Source material START
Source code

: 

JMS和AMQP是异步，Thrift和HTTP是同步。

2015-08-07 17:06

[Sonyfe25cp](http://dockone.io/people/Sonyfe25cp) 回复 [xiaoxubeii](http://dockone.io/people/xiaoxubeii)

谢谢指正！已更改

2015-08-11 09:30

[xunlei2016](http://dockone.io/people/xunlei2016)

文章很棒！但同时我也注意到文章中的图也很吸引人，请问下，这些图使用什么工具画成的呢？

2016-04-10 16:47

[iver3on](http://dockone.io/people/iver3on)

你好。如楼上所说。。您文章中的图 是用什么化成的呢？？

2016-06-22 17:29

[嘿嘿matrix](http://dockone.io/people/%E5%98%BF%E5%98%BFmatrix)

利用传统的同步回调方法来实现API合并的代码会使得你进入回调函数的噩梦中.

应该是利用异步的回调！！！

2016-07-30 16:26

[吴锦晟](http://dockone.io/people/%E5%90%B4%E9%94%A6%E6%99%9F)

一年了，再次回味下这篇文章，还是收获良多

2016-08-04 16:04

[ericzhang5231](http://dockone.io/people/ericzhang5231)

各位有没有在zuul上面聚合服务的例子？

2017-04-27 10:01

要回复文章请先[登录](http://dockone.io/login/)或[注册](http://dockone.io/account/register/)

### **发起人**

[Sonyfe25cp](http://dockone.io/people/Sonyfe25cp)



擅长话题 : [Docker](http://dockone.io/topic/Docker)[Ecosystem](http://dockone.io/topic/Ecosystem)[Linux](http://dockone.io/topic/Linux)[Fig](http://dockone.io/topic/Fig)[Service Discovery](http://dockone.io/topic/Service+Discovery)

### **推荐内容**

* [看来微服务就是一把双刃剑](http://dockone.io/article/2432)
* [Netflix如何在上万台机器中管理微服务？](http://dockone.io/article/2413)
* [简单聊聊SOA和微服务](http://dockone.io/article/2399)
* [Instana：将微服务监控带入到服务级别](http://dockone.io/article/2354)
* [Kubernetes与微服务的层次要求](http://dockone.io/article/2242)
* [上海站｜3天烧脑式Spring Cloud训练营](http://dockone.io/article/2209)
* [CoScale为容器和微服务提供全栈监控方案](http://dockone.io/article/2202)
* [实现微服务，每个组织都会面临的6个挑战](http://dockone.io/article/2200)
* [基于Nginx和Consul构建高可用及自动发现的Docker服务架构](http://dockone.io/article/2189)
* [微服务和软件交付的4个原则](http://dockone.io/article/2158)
Source material END
● **Exercise**
Could you copy the lines of the items word for word, starting at the line that contains "要回复文章请先[登录](ht" and ending at the final line of the items, with both of those lines included?

● **Answer box**
要回复文章请先[登录](http://dockone.io/login/)或[注册](http://dockone.io/account/register/)

### **发起人**

[Sonyfe25cp](http://dockone.io/people/Sonyfe25cp)



擅长话题 : [Docker](http://dockone.io/topic/Docker)[Ecosystem](http://dockone.io/topic/Ecosystem)[Linux](http://dockone.io/topic/Linux)[Fig](http://dockone.io/topic/Fig)[Service Discovery](http://dockone.io/topic/Service+Discovery)

### **推荐内容**

* [看来微服务就是一把双刃剑](http://dockone.io/article/2432)
* [Netflix如何在上万台机器中管理微服务？](http://dockone.io/article/2413)
* [简单聊聊SOA和微服务](http://dockone.io/article/2399)
* [Instana：将微服务监控带入到服务级别](http://dockone.io/article/2354)
* [Kubernetes与微服务的层次要求](http://dockone.io/article/2242)
* [上海站｜3天烧脑式Spring Cloud训练营](http://dockone.io/article/2209)
* [CoScale为容器和微服务提供全栈监控方案](http://dockone.io/article/2202)
* [实现微服务，每个组织都会面临的6个挑战](http://dockone.io/article/2200)
* [基于Nginx和Consul构建高可用及自动发现的Docker服务架构](http://dockone.io/article/2189)
* [微服务和软件交付的4个原则](http://dockone.io/article/2158)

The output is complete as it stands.